Popatrzmy najpierw na celnika. Przychodzi do świątyni z pustką swojego serca, ze swoimi życiowymi porażkami. Jego modlitwa jest pokornym błaganiem Boga o zmiłowanie. Wie, że przed Panem jest żebrakiem, choć pewnie nie miał problemów finansowych. Wie jednak, że potrzebuje Bożej miłości, Bożego przebaczenia. Przychodzi jak marnotrawny syn, świadomy swej niegodności. Celnik jest ubogim w duchu, ponieważ jest wolny od pychy, wolny od lęku o swoją reputację. Ma puste ręce, dlatego ufnie powierza się dłoniom Pana. Kim jest faryzeusz? Jego modlitwa nie jest błaganiem, ale podziękowaniem.
Dziękuje jednak nie tyle Bogu co sobie. Opisuje swoje liczne cnoty i wady innych. Najbardziej uderzające jest to, że on właściwie nie potrzebuje Boga, bo wszystko zawdzięcza sobie. Nie potrzebuje przebaczenia, bo nie ma grzechów. Nie prosi o sprawiedliwość, bo sam jest sprawiedliwy. Jest karykaturą modlitwy. Powierzchowna pobożność może być zasłoną dymną dla pychy i egoizmu. Faryzeusz rozmija się z Bogiem.

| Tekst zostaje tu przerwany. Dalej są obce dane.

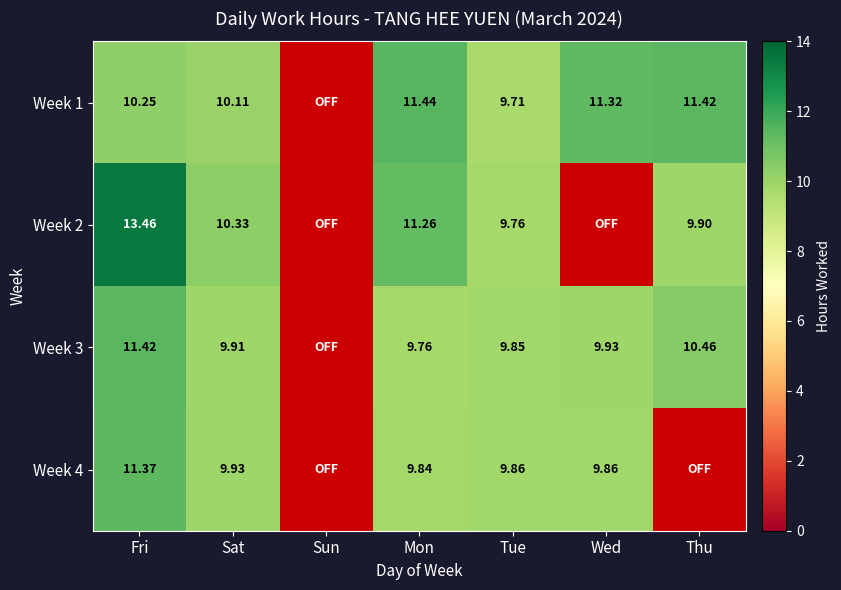

Rank the series at Sat from lowest to highest value.

Week 3, Week 4, Week 1, Week 2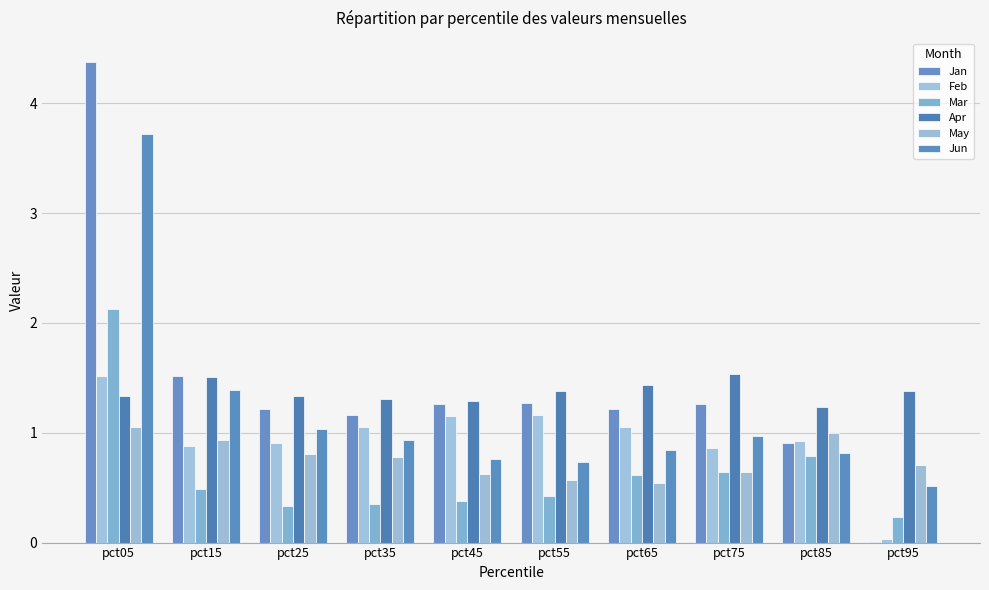

The value of May at pct25 is 0.8. True or false?

True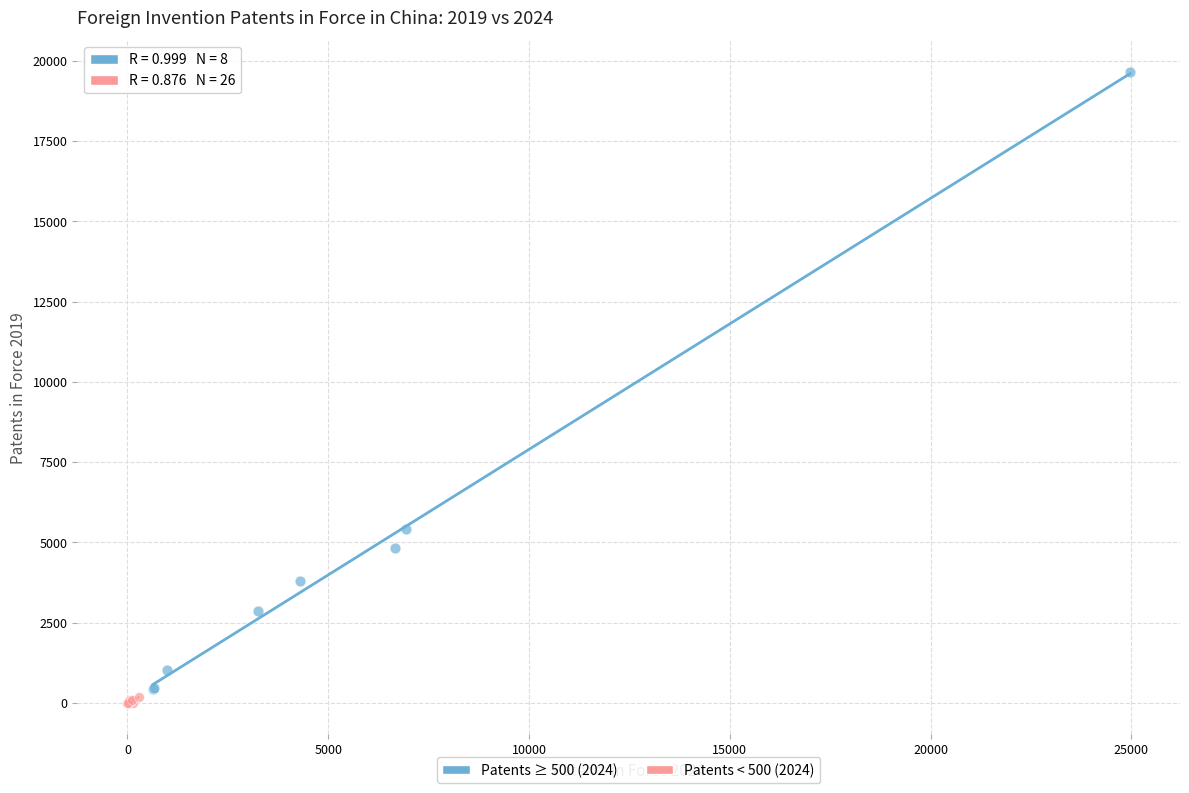

Which series has the largest Y range (max minus min)?

Patents ≥ 500 (2024)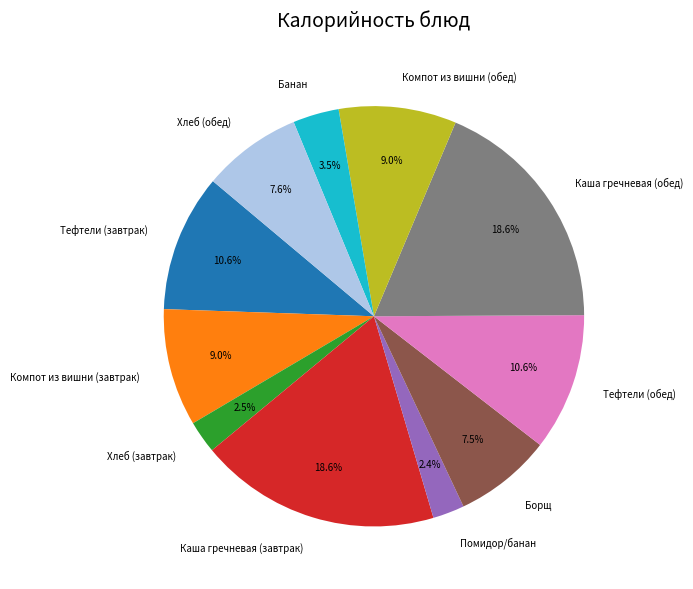

Approximately how many times larger is the value at Борщ compared to Тефтели (завтрак)?

0.7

Patrząc na te dwie postaci, możemy zobaczyć jasno wybór, przed którym Bóg nas stawia, do czego nas wzywa i przed czym ostrzega. Możemy także lepiej zrozumieć, czym jest chrześcijańska doskonałość. Nie chodzi w niej o kolekcjonowanie cnót, w których nieustannie przeglądamy się jak w lustrze. Fundamentem świętości pozostaje na zawsze pokora, czyli świadomość bycia sługą nieużytecznym. Świętość nie oznacza bezgrzeszności, doskonałej czystości, braku wad, skaz, upadków. Doskonałość chrześcijańska polega na ufnym powierzaniu się Bogu każdego dnia. Takim, jakim jestem.